### The input
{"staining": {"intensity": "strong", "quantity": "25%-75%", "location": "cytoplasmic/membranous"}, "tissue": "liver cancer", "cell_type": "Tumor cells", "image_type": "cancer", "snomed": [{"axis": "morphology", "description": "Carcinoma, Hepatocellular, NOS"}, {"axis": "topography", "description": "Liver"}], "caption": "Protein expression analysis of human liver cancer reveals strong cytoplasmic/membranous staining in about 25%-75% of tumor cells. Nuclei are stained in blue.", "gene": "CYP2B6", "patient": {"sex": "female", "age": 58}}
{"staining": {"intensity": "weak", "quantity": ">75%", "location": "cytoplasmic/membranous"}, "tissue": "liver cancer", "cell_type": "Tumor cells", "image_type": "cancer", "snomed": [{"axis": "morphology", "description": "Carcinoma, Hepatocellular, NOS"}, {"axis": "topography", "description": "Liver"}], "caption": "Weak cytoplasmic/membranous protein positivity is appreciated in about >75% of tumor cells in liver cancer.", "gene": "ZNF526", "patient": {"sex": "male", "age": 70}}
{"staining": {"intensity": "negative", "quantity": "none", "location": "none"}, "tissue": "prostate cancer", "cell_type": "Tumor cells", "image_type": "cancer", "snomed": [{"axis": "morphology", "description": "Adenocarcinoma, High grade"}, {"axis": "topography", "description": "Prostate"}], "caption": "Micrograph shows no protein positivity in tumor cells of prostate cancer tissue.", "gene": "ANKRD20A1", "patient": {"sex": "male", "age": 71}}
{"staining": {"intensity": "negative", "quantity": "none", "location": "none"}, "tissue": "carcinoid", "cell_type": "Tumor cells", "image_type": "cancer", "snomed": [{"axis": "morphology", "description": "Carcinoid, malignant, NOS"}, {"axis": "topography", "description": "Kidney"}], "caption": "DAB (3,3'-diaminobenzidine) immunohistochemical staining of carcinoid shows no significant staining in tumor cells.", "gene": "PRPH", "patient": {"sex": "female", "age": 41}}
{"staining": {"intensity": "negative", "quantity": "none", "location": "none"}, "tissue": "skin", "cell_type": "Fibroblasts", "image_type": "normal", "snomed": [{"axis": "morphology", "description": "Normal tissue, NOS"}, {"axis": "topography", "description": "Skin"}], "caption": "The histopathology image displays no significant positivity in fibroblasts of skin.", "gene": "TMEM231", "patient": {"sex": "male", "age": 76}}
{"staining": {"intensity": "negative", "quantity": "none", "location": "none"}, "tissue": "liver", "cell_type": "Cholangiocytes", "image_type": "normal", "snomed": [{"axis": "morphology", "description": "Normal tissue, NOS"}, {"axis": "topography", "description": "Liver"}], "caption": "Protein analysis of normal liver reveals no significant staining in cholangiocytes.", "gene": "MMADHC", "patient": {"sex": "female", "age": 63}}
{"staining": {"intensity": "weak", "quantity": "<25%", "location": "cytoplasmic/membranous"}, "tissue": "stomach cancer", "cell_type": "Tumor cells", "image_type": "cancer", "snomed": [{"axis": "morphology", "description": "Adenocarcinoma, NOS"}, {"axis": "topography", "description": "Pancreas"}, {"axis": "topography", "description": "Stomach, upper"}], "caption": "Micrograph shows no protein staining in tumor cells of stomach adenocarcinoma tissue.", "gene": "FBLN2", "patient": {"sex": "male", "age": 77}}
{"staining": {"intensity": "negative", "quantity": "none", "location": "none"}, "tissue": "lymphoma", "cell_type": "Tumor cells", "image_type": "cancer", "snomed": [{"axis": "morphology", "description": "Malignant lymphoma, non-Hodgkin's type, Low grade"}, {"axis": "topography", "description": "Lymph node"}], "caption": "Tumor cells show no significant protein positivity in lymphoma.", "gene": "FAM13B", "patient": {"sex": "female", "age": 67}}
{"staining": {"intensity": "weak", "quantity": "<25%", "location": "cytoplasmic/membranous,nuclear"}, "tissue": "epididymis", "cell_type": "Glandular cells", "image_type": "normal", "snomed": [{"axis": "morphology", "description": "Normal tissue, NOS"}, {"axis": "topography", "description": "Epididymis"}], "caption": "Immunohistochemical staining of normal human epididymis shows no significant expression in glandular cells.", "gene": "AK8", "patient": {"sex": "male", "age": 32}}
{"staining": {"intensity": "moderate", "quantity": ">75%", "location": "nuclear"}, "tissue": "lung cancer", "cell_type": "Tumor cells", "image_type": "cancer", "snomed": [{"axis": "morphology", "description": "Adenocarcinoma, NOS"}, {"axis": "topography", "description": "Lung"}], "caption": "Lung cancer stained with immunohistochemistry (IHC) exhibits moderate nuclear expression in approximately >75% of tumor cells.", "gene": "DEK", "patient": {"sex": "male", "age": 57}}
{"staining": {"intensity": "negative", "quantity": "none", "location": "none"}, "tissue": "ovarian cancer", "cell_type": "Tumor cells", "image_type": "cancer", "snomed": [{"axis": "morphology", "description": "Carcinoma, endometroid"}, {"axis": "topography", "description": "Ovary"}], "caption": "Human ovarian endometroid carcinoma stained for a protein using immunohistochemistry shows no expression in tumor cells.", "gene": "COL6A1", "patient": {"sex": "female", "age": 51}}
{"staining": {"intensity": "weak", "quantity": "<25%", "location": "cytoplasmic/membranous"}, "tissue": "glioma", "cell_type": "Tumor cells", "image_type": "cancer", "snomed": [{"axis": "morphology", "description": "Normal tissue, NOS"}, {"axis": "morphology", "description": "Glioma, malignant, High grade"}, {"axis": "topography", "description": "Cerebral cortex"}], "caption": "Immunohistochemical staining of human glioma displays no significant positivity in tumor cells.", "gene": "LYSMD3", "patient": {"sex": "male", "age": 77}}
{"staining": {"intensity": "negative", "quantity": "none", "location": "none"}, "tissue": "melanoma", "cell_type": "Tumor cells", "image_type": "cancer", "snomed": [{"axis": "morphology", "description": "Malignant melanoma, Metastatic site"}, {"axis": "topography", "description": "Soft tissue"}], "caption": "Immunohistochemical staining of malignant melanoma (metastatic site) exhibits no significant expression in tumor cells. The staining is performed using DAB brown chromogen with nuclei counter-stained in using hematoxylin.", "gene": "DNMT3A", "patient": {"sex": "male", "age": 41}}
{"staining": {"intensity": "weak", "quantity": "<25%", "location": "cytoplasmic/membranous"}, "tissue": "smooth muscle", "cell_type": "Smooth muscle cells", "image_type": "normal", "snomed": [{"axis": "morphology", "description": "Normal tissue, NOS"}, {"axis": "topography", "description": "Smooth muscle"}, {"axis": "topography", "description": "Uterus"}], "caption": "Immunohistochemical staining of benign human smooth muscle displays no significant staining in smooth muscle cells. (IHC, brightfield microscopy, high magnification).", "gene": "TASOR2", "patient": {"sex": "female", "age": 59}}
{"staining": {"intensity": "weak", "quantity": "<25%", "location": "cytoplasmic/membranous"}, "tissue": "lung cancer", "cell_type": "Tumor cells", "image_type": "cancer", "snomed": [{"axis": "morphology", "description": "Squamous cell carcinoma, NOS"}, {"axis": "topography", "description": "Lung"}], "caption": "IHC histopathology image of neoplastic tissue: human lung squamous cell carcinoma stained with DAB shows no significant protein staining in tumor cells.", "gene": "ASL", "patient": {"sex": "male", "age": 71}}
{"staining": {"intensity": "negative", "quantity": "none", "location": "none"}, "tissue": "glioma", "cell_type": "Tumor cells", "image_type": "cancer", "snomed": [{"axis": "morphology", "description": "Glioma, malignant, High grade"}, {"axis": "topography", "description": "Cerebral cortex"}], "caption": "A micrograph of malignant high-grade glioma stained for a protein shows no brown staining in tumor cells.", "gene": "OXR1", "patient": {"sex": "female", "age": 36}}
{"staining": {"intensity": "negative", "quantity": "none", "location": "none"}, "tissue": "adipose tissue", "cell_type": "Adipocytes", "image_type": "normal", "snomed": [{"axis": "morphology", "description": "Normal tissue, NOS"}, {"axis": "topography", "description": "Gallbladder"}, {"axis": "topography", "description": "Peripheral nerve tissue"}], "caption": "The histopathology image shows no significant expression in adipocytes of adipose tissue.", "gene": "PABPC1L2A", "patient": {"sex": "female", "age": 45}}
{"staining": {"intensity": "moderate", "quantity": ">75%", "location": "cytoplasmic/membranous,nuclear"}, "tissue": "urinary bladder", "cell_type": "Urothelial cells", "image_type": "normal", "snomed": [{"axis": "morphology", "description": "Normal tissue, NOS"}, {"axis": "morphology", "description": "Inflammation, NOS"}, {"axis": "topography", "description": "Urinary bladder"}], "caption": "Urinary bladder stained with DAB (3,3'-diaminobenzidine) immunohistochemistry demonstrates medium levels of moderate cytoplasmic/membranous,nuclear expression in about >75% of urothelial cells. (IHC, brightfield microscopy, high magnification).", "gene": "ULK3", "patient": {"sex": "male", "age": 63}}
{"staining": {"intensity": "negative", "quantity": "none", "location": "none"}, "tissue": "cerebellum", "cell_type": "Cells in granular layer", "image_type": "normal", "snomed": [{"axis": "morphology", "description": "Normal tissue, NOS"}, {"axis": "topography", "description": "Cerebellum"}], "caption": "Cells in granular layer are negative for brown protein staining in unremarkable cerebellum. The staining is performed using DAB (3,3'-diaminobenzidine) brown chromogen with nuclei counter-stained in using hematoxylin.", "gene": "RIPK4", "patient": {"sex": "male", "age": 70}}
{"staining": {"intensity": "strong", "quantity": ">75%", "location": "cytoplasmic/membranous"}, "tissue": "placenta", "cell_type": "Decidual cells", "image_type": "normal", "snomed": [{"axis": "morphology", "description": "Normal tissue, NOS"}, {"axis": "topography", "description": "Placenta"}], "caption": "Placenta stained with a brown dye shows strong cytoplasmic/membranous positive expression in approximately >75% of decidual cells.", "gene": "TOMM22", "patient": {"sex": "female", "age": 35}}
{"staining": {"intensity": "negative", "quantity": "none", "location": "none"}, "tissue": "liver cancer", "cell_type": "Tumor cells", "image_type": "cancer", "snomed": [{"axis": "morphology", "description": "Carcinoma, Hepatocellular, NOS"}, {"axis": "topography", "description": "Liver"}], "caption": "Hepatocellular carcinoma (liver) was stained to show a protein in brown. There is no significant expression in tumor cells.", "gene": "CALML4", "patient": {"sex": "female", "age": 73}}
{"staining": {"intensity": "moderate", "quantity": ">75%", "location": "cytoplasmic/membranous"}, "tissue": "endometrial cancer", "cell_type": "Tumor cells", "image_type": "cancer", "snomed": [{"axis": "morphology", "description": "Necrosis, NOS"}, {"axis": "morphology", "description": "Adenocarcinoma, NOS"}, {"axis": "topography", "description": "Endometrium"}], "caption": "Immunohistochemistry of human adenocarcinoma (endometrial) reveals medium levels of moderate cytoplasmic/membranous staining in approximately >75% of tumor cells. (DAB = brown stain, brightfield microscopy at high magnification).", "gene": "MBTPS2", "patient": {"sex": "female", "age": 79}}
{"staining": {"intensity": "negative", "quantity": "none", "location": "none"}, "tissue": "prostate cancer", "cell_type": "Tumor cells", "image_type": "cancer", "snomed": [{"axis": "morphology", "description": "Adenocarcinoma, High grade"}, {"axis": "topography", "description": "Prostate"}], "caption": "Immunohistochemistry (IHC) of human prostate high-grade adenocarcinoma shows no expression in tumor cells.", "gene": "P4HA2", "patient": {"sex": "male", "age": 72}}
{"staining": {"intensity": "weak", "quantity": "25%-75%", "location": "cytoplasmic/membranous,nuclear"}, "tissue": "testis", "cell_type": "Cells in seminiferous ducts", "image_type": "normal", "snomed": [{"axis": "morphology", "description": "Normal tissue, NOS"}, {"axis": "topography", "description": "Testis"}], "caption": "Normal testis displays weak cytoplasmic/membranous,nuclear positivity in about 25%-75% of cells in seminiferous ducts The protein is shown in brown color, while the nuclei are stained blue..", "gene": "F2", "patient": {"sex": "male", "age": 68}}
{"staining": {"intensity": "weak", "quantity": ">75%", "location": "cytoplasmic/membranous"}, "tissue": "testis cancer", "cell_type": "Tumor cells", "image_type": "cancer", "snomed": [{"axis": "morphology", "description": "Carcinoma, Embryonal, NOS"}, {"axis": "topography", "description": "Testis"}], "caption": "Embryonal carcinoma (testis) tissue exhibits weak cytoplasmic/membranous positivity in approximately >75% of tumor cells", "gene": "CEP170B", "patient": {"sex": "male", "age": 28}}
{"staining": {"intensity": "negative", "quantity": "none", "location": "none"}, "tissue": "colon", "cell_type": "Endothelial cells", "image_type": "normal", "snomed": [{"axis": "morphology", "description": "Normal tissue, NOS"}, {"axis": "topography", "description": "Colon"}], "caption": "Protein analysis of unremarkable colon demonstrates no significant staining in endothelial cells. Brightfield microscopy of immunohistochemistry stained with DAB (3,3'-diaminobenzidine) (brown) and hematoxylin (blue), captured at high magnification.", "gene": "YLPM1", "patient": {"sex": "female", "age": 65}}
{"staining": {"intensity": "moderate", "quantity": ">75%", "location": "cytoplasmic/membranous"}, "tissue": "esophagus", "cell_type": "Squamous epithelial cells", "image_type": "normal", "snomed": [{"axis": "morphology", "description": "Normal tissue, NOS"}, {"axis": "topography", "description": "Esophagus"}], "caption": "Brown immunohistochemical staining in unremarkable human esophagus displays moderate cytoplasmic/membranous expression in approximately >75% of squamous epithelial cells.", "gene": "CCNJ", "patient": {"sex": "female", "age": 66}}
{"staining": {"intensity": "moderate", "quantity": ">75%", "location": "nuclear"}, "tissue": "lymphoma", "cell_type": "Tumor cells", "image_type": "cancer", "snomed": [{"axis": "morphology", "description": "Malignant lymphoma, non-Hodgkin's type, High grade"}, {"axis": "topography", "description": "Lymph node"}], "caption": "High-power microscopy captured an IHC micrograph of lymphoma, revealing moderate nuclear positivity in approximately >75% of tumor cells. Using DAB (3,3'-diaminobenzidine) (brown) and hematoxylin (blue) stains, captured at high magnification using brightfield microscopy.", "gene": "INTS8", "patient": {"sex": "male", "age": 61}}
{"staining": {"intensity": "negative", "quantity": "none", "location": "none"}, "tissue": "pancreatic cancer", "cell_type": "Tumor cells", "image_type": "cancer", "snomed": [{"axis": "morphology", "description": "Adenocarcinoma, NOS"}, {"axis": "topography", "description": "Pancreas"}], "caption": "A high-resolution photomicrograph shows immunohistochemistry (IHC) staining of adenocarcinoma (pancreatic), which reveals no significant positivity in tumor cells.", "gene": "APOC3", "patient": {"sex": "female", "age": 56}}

### Your instructions
Look over the listing. Pull out every line with the string "Glioma" in it.

### Reply to the task
{"staining": {"intensity": "weak", "quantity": "<25%", "location": "cytoplasmic/membranous"}, "tissue": "glioma", "cell_type": "Tumor cells", "image_type": "cancer", "snomed": [{"axis": "morphology", "description": "Normal tissue, NOS"}, {"axis": "morphology", "description": "Glioma, malignant, High grade"}, {"axis": "topography", "description": "Cerebral cortex"}], "caption": "Immunohistochemical staining of human glioma displays no significant positivity in tumor cells.", "gene": "LYSMD3", "patient": {"sex": "male", "age": 77}}
{"staining": {"intensity": "negative", "quantity": "none", "location": "none"}, "tissue": "glioma", "cell_type": "Tumor cells", "image_type": "cancer", "snomed": [{"axis": "morphology", "description": "Glioma, malignant, High grade"}, {"axis": "topography", "description": "Cerebral cortex"}], "caption": "A micrograph of malignant high-grade glioma stained for a protein shows no brown staining in tumor cells.", "gene": "OXR1", "patient": {"sex": "female", "age": 36}}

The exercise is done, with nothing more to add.